Cécile de France. Ma famille amicale est aujourd’hui plus nombreuse en France qu’en Belgique. Mais comme je ne vote pas, je me sens privée de parole, je ne peux pas m’exprimer directement. Ma parole ne pourrait servir qu’à convaincre les gens autour de moi d’aller voter. La culture française, notamment politique, est très étrange pour une Belge. En classe, on apprend que la France est le pays de la Révolution, que le peuple a décapité son roi, mis la tête des aristocrates sur des piques. Pourtant, c’est en France que le Président ressemble le plus à un roi. Cette élection d’un seul homme a une importance dingue. Il y a un culte de la personnalité à l’égard du président de la République que je comprends mal.
ELLE. Vous avez bien un roi en Belgique ?
Cécile de France. Oui, mais il reste dans l’ombre. Il n’a aucun pouvoir. Son rôle n’est qu’affectif et social. On ne l’élit pas, on ne le choisit pas. Il naît roi pour les Wallons comme pour les Flamands. En Belgique, il n’y a pas vraiment cette culture du débat, ces oppositions d’idées entre la droite et la gauche. On a d’autres problèmes. Par exemple, le pays a connu une période sans gouvernement. Tout se focalise sur le mur invisible qui sépare Flamands et Wallons. Moi qui suis de Namur, je ne connais aucun Flamand et je n’ai jamais tourné en Flandres.
ELLE. Avez-vous beaucoup d’amies actrices ?
Cécile de France. Non, parce que je vis loin de tout. Mais j’ai toujours été étonnée par l’affection que me manifestaient les actrices françaises que je rencontrais. Quand je suis arrivée en France, je m’attendais à ce que nos relations soient beaucoup plus violentes. Après tout, il n’y a pas trente-six rôles. Je me suis toujours sentie la bienvenue. On ne m’a jamais reproché d’être l’étrangère qui vient piquer le travail des Françaises !
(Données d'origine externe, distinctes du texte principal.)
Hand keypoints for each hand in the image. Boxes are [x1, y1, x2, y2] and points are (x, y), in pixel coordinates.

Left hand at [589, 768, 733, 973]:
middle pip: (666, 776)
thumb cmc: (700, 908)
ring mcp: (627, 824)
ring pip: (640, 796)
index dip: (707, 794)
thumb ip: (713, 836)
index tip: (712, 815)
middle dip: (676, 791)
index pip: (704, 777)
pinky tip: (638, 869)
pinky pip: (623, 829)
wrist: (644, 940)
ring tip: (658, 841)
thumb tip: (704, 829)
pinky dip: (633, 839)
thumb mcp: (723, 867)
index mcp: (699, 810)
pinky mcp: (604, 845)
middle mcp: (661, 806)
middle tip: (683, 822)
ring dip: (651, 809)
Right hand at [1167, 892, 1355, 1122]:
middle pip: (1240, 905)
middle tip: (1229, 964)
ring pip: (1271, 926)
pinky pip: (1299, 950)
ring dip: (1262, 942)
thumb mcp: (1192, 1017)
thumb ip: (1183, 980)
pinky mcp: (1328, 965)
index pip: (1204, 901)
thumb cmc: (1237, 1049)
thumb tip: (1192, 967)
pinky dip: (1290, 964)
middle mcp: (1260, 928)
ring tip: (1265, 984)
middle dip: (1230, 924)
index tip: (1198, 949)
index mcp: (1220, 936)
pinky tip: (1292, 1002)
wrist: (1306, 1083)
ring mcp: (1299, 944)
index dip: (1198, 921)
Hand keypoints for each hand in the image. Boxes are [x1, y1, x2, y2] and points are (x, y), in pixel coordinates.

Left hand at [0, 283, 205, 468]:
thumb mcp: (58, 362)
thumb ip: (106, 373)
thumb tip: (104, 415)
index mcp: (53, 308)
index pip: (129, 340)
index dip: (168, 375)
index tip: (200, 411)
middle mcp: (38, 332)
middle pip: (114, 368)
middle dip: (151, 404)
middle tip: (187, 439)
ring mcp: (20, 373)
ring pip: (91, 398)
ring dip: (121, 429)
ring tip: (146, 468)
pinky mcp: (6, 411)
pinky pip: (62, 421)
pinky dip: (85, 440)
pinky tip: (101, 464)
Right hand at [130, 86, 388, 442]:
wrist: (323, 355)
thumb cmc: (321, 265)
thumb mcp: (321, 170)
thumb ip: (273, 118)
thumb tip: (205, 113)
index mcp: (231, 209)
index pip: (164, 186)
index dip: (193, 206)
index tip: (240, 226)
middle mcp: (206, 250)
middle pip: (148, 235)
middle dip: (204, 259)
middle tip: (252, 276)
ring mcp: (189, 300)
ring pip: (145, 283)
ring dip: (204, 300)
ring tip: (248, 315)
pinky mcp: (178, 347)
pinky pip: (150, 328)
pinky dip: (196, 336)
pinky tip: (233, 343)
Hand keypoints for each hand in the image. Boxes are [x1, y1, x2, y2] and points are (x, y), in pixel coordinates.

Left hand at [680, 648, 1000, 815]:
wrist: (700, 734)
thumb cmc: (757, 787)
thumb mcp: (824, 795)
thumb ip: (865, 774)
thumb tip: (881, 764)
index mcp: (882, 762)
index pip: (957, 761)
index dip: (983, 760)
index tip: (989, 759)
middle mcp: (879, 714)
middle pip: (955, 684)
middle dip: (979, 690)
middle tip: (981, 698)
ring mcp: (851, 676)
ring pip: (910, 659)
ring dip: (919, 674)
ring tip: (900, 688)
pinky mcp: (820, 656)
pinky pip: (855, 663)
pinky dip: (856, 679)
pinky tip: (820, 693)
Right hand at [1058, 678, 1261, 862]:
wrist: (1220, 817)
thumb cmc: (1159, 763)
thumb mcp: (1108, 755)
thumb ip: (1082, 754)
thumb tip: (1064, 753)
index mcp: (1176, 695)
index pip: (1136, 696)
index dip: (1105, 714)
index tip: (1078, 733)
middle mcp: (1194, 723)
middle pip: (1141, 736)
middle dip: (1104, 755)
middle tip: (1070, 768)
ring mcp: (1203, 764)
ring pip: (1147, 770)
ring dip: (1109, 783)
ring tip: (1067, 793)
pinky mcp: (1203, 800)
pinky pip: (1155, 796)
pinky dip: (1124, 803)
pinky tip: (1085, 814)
ELLE. Vivez-vous dans une région où les étrangers sont suspects ?
Cécile de France. Le FN y bat des records, ses électeurs, dont certains sont très intelligents, choisissent ce parti par crainte de tout ce qui est différent d’eux. À force d’entendre que l’autre est un danger, on a rendu acceptable la xénophobie. La méconnaissance de l’autre se nourrit d’ellemême car, là où je vis, il n’y a pas d’étrangers.
ELLE. La montée du Fn vous inquiète-t-elle ?
Cécile de France. Elle me terrifie, mais je ne peux pas avoir d’hostilité pour tous ceux que je connais et qui votent FN. Je peux seulement espérer secrètement qu’en voyant « Django » l’un d’eux fasse le lien entre la persécution des Gitans pendant la guerre et ce qui se passe aujourd’hui, notamment pour les Roms. Dans mon village, ils sont très mal vus, dès qu’il y a un vol, on les accuse…
ELLE. Vous refusez d’être un porte-drapeau, pas même celui d’une marque…
Cécile de France. C’est une manière de ne pas être complètement inféodée au star-système, même si je pense faire déjà beaucoup trop de concessions… Je veux garder ma liberté d’artiste. Je suis écolo, j’ai été élevée avec des valeurs anticapitalistes. Il en reste quelque chose.
ELLE. En ce sens, peut-on dire que vous êtes engagée ?
Cécile de France. Dans mon quotidien, et notamment dans l’éducation de mes enfants, je défends mes valeurs, mais je ne suis pas quelqu’un qui manifeste ou qui signe des pétitions. C’est à travers mon art que je m’engage. Grâce à mes rôles, je peux réveiller des consciences, m’immiscer dans la vie des gens. J’aime incarner des personnages qui remettent en question les préjugés et qui continuent de résonner après qu’on les a croisés dans un film.
« Django », d’Etienne Comar, en salle le 26 avril 2017.
Cet article a été publié dans le magazine ELLE du 31 mars 2017.